→ ABOUT THIS EXERCISE: Reproduce exactly, with no other output, every line of the data below from the line containing "We influence 20" to the end, inclusive.

→ THE RECORDS:
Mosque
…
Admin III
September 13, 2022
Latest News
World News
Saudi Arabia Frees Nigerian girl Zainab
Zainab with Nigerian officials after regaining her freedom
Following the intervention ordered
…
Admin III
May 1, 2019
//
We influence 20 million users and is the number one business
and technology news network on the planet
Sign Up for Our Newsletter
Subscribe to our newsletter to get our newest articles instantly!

→ EXERCISE SOLUTION:
We influence 20 million users and is the number one business
and technology news network on the planet
Sign Up for Our Newsletter
Subscribe to our newsletter to get our newest articles instantly!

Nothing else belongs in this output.